In music theory, a scale is any set of musical notes ordered by fundamental frequency or pitch. A scale ordered by increasing pitch is an ascending scale, and a scale ordered by decreasing pitch is a descending scale. Some scales contain different pitches when ascending than when descending, for example, the melodic minor scale. Often, especially in the context of the common practice period, most or all of the melody and harmony of a musical work is built using the notes of a single scale, which can be conveniently represented on a staff with a standard key signature. Due to the principle of octave equivalence, scales are generally considered to span a single octave, with higher or lower octaves simply repeating the pattern. A musical scale represents a division of the octave space into a certain number of scale steps, a scale step being the recognizable distance (or interval) between two successive notes of the scale. However, there is no need for scale steps to be equal within any scale and, particularly as demonstrated by microtonal music, there is no limit to how many notes can be injected within any given musical interval.

A measure of the width of each scale step provides a method to classify scales. For instance, in a chromatic scale each scale step represents a semitone interval, while a major scaleis defined by the interval pattern T–T–S–T–T–T–S, where T stands for whole tone (an interval spanning two semitones), and S stands for semitone. Based on their interval patterns, scales are put into categories including diatonic, chromatic, major, minor, and others. A specific scale is defined by its characteristic interval pattern and by a special note, known as its first degree (or tonic). The tonic of a scale is the note selected as the beginning of the octave, and therefore as the beginning of the adopted interval pattern.

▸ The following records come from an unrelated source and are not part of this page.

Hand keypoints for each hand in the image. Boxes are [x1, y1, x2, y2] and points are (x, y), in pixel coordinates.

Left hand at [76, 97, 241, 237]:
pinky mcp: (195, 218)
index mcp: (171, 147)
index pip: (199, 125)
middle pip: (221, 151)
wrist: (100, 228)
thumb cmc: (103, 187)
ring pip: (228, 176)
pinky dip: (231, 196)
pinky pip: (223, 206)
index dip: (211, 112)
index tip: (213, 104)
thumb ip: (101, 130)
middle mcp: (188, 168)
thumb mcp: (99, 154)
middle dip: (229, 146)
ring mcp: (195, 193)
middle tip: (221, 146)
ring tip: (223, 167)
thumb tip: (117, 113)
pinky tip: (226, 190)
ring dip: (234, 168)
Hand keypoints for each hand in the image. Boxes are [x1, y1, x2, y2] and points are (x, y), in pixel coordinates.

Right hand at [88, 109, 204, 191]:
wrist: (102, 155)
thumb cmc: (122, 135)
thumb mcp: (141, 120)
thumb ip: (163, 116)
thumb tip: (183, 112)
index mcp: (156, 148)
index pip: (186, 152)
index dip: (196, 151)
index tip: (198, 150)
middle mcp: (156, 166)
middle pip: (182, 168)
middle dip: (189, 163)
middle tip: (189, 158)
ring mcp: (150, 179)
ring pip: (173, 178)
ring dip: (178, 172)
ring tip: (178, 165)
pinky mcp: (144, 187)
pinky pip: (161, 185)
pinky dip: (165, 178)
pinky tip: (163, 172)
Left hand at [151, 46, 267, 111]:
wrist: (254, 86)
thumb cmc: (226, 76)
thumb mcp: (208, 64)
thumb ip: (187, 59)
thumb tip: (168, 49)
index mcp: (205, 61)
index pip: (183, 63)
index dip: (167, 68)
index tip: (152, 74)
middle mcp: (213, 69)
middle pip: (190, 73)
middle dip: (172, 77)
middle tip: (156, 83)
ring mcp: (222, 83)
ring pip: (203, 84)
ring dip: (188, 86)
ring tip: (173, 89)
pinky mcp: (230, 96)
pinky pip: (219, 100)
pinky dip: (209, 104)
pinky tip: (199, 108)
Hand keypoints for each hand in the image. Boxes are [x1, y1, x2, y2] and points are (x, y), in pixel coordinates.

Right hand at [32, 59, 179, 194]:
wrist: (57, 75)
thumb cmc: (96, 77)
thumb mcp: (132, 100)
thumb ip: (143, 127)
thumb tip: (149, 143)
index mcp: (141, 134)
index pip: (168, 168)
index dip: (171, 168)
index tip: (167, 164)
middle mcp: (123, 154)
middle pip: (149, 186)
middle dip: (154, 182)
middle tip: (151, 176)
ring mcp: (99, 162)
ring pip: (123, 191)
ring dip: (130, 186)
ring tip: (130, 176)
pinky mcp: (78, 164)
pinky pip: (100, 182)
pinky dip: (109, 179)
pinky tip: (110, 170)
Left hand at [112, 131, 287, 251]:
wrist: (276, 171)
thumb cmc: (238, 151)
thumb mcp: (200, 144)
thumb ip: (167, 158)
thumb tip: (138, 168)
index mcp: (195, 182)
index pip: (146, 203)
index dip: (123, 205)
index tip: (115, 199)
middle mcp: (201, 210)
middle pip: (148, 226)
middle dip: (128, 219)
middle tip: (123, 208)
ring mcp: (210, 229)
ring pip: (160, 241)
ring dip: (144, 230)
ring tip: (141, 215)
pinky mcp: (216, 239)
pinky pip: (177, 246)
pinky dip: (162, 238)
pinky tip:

Typically, the name of the scale specifies both its tonic and its interval pattern. For example, C majorindicates a major scale with a C tonic. Scales are typically listed from low to high pitch. Most scales are octave-repeating, meaning their pattern of notes is the same in every octave (the Bohlen–Pierce scale is one exception). An octave-repeating scale can be represented as a circular arrangement of pitch classes, ordered by increasing (or decreasing) pitch class. For instance, the increasing C major scale is C–D–E–F–G–A–B–[C], with the bracket indicating that the last note is an octave higher than the first note, and the decreasing C major scale is C–B–A–G–F–E–D–[C], with the bracket indicating an octave lower than the first note in the scale.

The distance between two successive notes in a scale is called a scale step. The notes of a scale are numbered by their steps from the root of the scale. For example, in a C major scale the first note is C, the second D, the third E and so on. Two notes can also be numbered in relation to each other: C and E create an interval of a third (in this case a major third); D and F also create a third (in this case a minor third). Scales can be abstracted from performance or composition. They are also often used precompositionally to guide or limit a composition. Explicit instruction in scales has been part of compositional training for many centuries. One or more scales may be used in a composition, such as in Claude Debussy’s L’Isle Joyeuse. To the right, the first scale is a whole tone scale, while the second and third scales are diatonic scales. All three are used in the opening pages of Debussy’s piece.